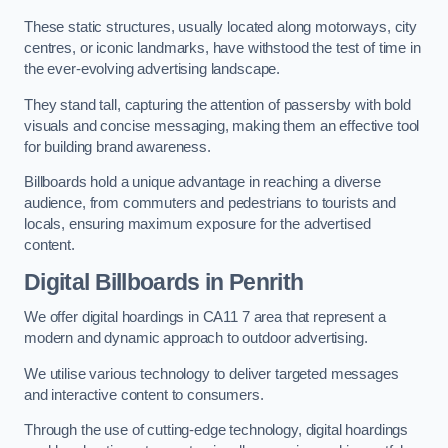
These static structures, usually located along motorways, city
centres, or iconic landmarks, have withstood the test of time in
the ever-evolving advertising landscape.
They stand tall, capturing the attention of passersby with bold
visuals and concise messaging, making them an effective tool
for building brand awareness.
Billboards hold a unique advantage in reaching a diverse
audience, from commuters and pedestrians to tourists and
locals, ensuring maximum exposure for the advertised
content.
Digital Billboards in Penrith
We offer digital hoardings in CA11 7 area that represent a
modern and dynamic approach to outdoor advertising.
We utilise various technology to deliver targeted messages
and interactive content to consumers.
Through the use of cutting-edge technology, digital hoardings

*What the task asks*.
Return the lines above word for word, omitting the pictures.

*Exercise response*.
These static structures, usually located along motorways, city
centres, or iconic landmarks, have withstood the test of time in
the ever-evolving advertising landscape.
They stand tall, capturing the attention of passersby with bold
visuals and concise messaging, making them an effective tool
for building brand awareness.
Billboards hold a unique advantage in reaching a diverse
audience, from commuters and pedestrians to tourists and
locals, ensuring maximum exposure for the advertised
content.
Digital Billboards in Penrith
We offer digital hoardings in CA11 7 area that represent a
modern and dynamic approach to outdoor advertising.
We utilise various technology to deliver targeted messages
and interactive content to consumers.
Through the use of cutting-edge technology, digital hoardings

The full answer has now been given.